**Task description:** Write the next part of the article on where America's heroin comes from, starting after its final paragraph.

**Source extract:**
● ● ● ● ● ● ●

Where does America’s heroin come from?

According to the Center for Disease Control (CDC), the incidence of opioid associated deaths in the United States has increased 244% between 2007 and 2013. This includes deaths due to heroin overdose as well as opioid pain reliever overdose. So, where do people obtain their supply of heroin and heroin derivatives? There are two main sources – prescription opioid medications and drug traffickers/dealers.

Prescription pain killers containing opioids which are synthesized from the poppy flower are used for the treatment of moderate to severe pain following a fracture, surgery, severe injury, cancer, severe back pain and osteoarthritis. People who take prescription opioid pain medication can become addicted. Opioid pain medication is an excellent pain reliever but difficult to obtain without a medical prescription. So people who become addicted look for sources to acquire the medication or its substitute. Heroin users in treatment programs have reported that some of them started using opioid pain medication prescribed by their doctors but switched to heroin as it is more readily available, less expensive and is more potent than prescription opioid medication.

Heroin is now the drug of choice for traffickers

Simultaneously, Americans are consuming less cocaine than before while cannabis is now home grown.  Mexican farmers can no longer profit from growing cannabis and have turned to growing poppy instead. This has, in turn, caused drug traffickers to rely on heroin for their livelihood. They are responding to the market demand by sourcing the drug from all the opium producing regions, making it more affordable and available in various forms. No longer does a heroin addict have to use or share needles – it can be either sniffed or smoked. “Cheese heroin” – a combination of black tar Mexican heroin and Tylenol PM (a medication commonly prescribed for common cold) is another form which is readily available. So the image of an emaciated heroin addict has changed to sophisticated, well dressed teenagers who use heroin to be “cool” and “popular”.

● ● ● ● ● ● ●

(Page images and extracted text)
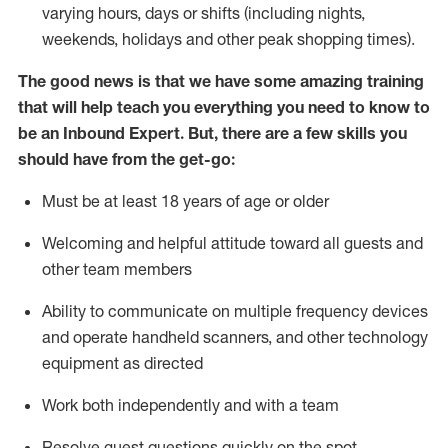
varying hours,
days
or shifts (including nights,
weekends,
holidays
and other peak shopping times).
The good news is that we have some amazing training
that will help teach you everything
you need to know to
be an Inbound Expert
.
But
,
there are a few skills you
should have from the get-go:
Must be at least 18 years of age or older
Welcoming and helpful attitude toward
all
guests and
other team members
Ability to communicate on multiple frequency devices
and
operate
handheld scanners, and other techno
logy
eq
uipment as directed
Work both independently and with a team
Resolve guest questions quickly on the spot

● ● ● ● ● ● ●

**Answer to this exercise:**
Latin America and the United States

Until the early 21st century, the Golden Triangle of Southeast Asia formed by Burma, Thailand and Laos were the world’s largest producers and suppliers of opium. In the 1950s, the Golden Crescent, Afghanistan, became the world’s largest producer and continued to produce 80 percent of the world’s opium until 2010. Beginning in 2007, the cultivation and production in Afghanistan began to decline while Latin America which had begun to evolve in 1990s as a supplier became the largest supplier of heroin to the United States.  According to the Drug Enforcement Agency’s 2015 National Drug Threat Assessment, law enforcement agencies in the United States estimate that heroin availability has increased significantly in 2015 compared to 2008. It further reports that most of the heroin flooding the US market comes from Mexico, Colombia, Southwest Asia and Southeast Asia.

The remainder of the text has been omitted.